さて、この意思決定の議論でしばしば出てくるのが「相手を慮った」という説明です。その「慮ること」が何を意味しているのか? 日本的マインドが見え隠れするので、本日のテーマとしてピックアップしてみました。
この議論で目指して欲しいゴールは「全員で生き残る」ための意思決定であり、合意形成です。基本の選択肢は、「自力で下山する」「留まって救助を待つ」の二つです。その議論をベースにしながら「下山と留まるの二手に分かれる」という折衷案、ないし「1~2日待って、救助が来ないと下山する」という時間経過での変更も考えられます。
議論の中でどうしても、私が気になり、つい突っ込んでしまうことがあります。それは、「慮る」という言葉の定義の違いなのです。
議論が終わって、チーム毎に発表をしていただきます。その時、二手に分かれる案を出したチームは「リスク分散です。下山が成功したら、留まっている方を探す指示が出来るし、救助が先に来たら、下山した方向を伝えられる」という理由なのです。
こちらは納得できないので、さらに突っ込みの質問をします。
すると、「〝生き死に〟のテーマなので、本人の意思を大切にすることが慮ることでしょう」と説明してくれます。どうも、相手の思いや考え方を尊重することが「慮ること」と思っている人が多いようです。

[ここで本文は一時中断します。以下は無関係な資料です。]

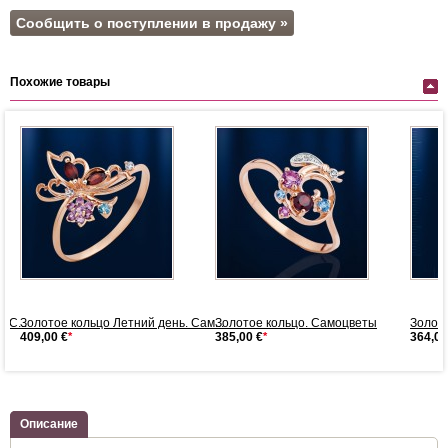
Сообщить о поступлении в продажу »
Похожие товары
 С...
Золотое кольцо Летний день. Сам...
Золотое кольцо. Самоцветы
Золота
409,00 €
*
385,00 €
*
364,00
Описание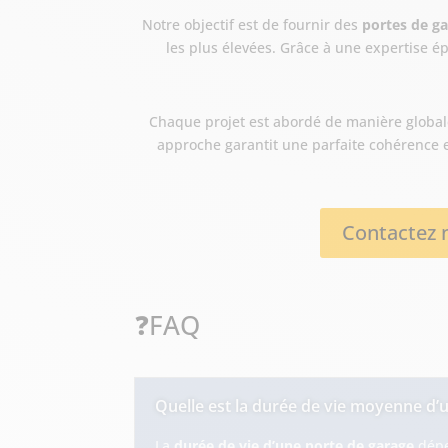
Notre objectif est de fournir des
portes de ga
les plus élevées. Grâce à une expertise 
Chaque projet est abordé de manière globale
approche garantit une parfaite cohérence e
Contactez n
❓FAQ
Quelle est la durée de vie moyenne d’
La
durée de vie d’une porte de garage
dépe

もし「自分はこうすれば生き残れる」と確信があるなら、「相手を説き伏せて従わせることが本当の意味で相手を慮ることではないですか?」と問いかけても、「押し付けじゃ
ないか」と反論されるのです。
ただ、テーマは「命にかかわる」ことです。命にかかわるからこそ、生き延びる可能性が高いのであれば、押し付けでもいいので「助かる可能性を広げること」ではないでしょうか?

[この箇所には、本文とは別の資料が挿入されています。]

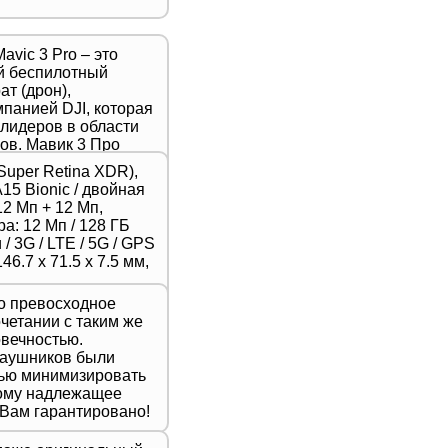
avic 3 Pro – это
й беспилотный
т (дрон),
панией DJI, которая
 лидеров в области
ов. Мавик 3 Про
ой новейшую модель
Super Retina XDR),
тличается высоким
A15 Bionic / двойная
, продвинутыми
2 Мп + 12 Мп,
шенной
а: 12 Мп / 128 ГБ
ью,
/ 3G / LTE / 5G / GPS
для
46.7 х 71.5 х 7.5 мм,
 фотографов и
то превосходное
очетании с таким же
вечностью.
наушников были
лью минимизировать
тому надлежащее
 Вам гарантировано!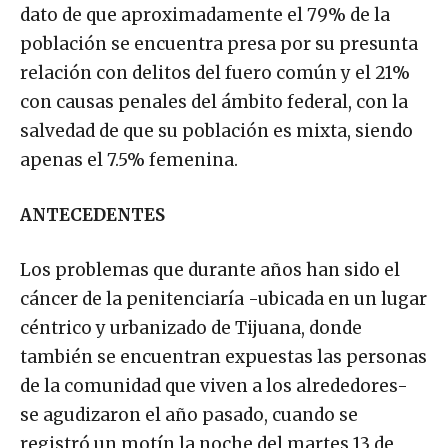
dato de que aproximadamente el 79% de la
población se encuentra presa por su presunta
relación con delitos del fuero común y el 21%
con causas penales del ámbito federal, con la
salvedad de que su población es mixta, siendo
apenas el 7.5% femenina.
ANTECEDENTES
Los problemas que durante años han sido el
cáncer de la penitenciaría -ubicada en un lugar
céntrico y urbanizado de Tijuana, donde
también se encuentran expuestas las personas
de la comunidad que viven a los alrededores-
se agudizaron el año pasado, cuando se
registró un motín la noche del martes 13 de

自分が立てたプランの方が可能性が高いなら、相手のプランは可能性が低い訳で、「生存の可能性が低い」と思っているのです。相手の意見を尊重することと、相手を尊重することは違います。前回のブログで書いた『意見と人格の同一視』と同じ現象なんですよね。
つまり「間違っている」と指摘し、「生き残る可能性が大きい方に導く」ことこそが、本当の意味で慮っているのではないでしょうか?
前回の「議論下手」と原因は同じでしょうが、ここは定義の問題として考えてみました。